Oral cancer is the sixth most common cancer worldwide with Candida albicans infection being one of the aetiological factors for the disease. Meanwhile, Streptococcus salivarius K12 is an oral probiotic that is beneficial to the oral cavity. The objective of the present study is to determine the effect of S. salivarius K12 on C. albicans biofilm-forming ability with the hypothesis that S. salivarius K12 inhibits biofilm formation of C. albicans Materials and method: To assess the effect of S. salivarius K12 on C. albicans biofilm formation, S. salivarius K12, lab strain C. albicans MYA-4901 and clinical isolates from oral cancer, ALC2 and ALC3 were grown in both nutrient broth (NB) and RPMI. In a mono-species biofilm, 105 of C. albicans cells and 106 of S. salivarius K12 cells were grown separately in a 96-well plate. In contrast, both microorganisms were combined for polymicrobial biofilms with similar cell numbers as in mono-species.
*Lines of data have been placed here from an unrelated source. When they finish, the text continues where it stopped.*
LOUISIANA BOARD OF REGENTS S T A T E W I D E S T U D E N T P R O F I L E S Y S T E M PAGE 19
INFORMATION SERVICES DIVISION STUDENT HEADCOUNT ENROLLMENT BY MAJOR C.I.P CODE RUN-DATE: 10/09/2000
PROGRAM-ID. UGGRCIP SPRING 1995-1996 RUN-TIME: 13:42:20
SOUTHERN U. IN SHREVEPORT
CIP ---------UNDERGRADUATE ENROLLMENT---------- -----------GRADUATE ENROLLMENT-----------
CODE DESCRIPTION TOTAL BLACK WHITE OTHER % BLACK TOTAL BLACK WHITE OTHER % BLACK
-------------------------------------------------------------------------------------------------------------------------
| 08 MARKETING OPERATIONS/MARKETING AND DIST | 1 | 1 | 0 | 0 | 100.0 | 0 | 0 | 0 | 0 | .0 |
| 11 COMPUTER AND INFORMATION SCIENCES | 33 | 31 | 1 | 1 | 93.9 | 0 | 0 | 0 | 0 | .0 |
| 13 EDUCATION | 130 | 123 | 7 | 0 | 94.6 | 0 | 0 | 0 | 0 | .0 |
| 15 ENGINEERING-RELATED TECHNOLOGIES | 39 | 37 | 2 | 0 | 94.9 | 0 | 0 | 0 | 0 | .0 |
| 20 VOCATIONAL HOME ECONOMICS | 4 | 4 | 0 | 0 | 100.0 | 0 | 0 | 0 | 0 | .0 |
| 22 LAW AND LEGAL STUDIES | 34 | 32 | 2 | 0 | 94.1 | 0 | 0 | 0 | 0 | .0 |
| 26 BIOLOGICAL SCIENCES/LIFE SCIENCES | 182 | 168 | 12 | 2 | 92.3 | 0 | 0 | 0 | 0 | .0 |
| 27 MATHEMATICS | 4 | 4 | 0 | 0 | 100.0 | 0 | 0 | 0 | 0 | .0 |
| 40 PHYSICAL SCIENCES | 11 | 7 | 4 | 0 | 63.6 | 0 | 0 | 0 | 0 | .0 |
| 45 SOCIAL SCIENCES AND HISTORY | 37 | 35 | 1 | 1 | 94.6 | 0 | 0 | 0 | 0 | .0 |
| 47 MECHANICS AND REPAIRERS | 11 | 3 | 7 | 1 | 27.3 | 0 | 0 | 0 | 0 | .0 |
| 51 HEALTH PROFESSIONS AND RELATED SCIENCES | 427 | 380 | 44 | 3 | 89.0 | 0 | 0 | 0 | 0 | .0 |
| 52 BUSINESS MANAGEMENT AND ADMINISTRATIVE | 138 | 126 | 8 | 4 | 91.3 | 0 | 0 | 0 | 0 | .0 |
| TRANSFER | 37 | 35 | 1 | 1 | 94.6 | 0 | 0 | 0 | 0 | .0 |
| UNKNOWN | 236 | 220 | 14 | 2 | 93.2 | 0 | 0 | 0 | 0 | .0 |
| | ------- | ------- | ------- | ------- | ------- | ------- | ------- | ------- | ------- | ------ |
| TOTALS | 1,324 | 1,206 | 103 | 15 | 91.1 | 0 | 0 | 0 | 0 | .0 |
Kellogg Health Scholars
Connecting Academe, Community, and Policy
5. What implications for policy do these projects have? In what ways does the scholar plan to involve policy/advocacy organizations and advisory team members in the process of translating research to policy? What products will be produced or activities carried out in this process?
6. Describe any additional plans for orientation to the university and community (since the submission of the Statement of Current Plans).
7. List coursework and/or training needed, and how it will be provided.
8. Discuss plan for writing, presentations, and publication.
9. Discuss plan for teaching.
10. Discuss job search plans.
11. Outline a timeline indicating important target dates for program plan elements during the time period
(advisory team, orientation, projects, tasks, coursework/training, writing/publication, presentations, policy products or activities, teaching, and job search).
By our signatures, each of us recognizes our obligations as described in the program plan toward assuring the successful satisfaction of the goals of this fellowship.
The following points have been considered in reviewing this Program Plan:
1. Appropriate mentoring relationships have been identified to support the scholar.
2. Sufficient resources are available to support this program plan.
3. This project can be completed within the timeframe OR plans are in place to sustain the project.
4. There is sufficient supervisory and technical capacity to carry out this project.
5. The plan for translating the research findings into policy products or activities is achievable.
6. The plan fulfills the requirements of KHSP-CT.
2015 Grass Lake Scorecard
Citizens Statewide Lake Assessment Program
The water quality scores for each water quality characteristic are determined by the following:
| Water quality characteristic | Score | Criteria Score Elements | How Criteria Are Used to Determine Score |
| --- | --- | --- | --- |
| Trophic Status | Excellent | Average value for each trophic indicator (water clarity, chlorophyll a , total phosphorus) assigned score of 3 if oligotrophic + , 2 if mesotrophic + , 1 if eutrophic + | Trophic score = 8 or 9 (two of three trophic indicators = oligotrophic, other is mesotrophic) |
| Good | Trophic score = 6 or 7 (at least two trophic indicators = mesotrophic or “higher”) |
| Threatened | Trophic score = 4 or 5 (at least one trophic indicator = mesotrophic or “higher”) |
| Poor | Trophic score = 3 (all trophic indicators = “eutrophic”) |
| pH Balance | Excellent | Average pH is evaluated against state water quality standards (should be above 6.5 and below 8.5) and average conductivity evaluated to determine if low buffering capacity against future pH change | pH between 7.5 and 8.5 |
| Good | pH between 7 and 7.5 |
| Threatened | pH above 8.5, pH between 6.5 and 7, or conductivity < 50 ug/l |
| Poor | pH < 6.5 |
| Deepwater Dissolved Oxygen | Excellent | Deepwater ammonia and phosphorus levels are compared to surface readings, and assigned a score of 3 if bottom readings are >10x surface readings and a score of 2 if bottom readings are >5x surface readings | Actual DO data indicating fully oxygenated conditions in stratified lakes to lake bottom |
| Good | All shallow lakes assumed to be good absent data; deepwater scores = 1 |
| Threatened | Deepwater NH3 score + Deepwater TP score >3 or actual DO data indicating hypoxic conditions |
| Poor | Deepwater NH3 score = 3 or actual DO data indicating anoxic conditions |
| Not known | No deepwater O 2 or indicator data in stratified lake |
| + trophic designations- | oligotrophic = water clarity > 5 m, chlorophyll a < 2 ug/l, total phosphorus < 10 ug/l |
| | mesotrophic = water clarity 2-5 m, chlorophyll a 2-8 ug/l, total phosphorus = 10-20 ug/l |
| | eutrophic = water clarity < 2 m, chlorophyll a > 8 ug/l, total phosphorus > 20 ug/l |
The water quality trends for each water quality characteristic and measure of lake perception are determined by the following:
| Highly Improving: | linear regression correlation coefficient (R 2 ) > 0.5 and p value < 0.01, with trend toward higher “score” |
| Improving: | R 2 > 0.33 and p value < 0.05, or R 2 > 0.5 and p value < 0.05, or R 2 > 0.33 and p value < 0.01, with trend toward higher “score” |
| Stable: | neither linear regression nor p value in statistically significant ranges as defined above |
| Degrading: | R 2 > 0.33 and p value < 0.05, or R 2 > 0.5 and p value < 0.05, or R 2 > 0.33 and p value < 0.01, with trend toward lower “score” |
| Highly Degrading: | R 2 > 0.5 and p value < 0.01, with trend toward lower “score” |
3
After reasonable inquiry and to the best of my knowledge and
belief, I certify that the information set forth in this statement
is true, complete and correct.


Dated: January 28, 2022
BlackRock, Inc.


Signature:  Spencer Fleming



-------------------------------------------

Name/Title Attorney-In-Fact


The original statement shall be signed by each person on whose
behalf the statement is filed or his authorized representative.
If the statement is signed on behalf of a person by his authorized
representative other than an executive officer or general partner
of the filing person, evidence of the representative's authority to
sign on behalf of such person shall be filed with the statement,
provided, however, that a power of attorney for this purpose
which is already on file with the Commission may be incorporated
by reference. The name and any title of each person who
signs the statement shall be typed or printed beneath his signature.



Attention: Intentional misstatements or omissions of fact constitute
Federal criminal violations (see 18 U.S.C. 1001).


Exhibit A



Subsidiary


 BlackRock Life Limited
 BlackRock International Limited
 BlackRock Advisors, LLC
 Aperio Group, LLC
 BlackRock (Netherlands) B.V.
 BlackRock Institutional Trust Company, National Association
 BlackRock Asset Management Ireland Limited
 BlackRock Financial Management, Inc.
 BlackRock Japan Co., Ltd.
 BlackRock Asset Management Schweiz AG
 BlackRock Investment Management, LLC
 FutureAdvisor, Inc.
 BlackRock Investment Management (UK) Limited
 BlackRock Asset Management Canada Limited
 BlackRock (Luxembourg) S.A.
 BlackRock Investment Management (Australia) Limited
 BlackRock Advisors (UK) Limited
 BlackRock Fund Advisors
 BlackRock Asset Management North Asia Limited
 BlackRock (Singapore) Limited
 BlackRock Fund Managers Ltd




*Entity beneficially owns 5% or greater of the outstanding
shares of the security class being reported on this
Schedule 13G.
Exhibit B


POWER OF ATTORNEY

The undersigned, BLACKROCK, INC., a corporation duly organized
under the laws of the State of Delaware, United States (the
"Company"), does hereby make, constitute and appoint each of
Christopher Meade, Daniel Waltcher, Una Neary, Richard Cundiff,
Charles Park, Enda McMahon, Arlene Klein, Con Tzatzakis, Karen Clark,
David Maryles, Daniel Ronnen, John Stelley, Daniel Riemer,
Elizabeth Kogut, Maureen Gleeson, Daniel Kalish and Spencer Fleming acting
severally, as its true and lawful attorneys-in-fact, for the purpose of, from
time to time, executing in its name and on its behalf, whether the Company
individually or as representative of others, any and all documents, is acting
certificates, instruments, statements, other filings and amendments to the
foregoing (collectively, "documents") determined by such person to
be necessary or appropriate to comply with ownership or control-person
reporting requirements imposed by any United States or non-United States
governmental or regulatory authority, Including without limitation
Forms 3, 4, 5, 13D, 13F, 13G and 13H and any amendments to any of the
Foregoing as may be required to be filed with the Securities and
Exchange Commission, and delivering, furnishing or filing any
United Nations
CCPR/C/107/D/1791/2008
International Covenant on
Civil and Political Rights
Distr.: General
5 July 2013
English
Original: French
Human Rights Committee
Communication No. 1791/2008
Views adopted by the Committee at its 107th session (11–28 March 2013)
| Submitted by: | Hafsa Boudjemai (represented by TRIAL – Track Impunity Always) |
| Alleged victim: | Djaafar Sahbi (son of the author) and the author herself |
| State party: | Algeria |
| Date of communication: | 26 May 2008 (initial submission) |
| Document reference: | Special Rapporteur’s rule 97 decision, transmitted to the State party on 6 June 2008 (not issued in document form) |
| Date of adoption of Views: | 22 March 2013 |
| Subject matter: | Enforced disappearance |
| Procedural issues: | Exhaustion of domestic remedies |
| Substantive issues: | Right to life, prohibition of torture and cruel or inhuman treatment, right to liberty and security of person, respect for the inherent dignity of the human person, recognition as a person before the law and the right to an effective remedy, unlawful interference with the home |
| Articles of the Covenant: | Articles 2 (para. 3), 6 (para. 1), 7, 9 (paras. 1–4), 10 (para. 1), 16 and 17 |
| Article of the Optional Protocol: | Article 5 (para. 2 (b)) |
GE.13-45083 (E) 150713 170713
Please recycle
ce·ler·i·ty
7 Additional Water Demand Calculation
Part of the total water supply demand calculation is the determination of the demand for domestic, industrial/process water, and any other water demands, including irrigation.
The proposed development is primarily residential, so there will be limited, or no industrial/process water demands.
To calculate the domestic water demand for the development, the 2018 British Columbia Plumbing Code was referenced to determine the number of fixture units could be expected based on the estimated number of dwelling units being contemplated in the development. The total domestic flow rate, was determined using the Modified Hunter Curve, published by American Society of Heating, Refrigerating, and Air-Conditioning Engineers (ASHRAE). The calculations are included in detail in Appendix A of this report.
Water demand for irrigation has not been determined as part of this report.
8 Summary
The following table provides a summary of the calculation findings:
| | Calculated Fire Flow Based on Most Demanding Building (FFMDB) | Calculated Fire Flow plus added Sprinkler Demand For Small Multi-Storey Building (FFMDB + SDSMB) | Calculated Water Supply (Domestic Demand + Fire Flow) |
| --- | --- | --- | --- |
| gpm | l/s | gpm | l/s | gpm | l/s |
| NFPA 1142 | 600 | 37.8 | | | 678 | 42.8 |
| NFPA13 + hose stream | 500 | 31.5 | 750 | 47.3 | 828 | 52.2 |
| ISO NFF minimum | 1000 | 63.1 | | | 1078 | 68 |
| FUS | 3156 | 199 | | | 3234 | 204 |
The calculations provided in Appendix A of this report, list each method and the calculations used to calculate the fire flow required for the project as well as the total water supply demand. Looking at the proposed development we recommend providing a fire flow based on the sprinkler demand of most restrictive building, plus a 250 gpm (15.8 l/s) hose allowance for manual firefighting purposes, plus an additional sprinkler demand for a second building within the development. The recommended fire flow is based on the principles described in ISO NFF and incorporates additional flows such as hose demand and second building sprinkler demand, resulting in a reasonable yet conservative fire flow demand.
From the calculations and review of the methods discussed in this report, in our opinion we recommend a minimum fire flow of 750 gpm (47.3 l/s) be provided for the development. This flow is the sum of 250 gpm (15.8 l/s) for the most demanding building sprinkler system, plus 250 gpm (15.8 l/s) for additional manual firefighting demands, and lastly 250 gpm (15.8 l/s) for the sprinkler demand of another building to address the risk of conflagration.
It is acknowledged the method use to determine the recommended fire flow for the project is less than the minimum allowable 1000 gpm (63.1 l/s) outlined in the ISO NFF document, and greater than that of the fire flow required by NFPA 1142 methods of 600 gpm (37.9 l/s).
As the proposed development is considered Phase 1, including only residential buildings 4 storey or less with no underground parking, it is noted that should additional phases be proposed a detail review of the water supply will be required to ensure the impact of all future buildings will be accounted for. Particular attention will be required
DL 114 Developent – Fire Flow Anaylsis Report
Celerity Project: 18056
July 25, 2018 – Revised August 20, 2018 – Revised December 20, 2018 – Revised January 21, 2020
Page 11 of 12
The biofilms were incubated for 72 hours at 37°C and the media were replenished every 24 hours. Finally, the crystal violet assay was conducted, and the optical density was measured at OD620nm. Results: Polymicrobial biofilms of C. albicans (MYA-4901 and ALC3) with S. salivarius K12 when grown in NB, exhibited a decrease by 64.5 ± 25.8% and 83.7 ± 5.4%, respectively when compared to the expected biofilms which were predominated by yeast form. Furthermore, polymicrobial biofilms of C. albicans (ALC2 and ALC3) with S. salivarius K12 showed a decrease by 62.5 ± 25.6% and 55.9 ± 17.1 %, respectively when compared to the expected biofilms when grown in RPMI that were predominated by hyphal form. Conclusion: S. salivarius K12 inhibited polymicrobial biofilms formation of C. albicans yeast and hyphal forms, thus supported the hypothesis that S. salivarius K12 inhibits biofilm formation of C. albicans.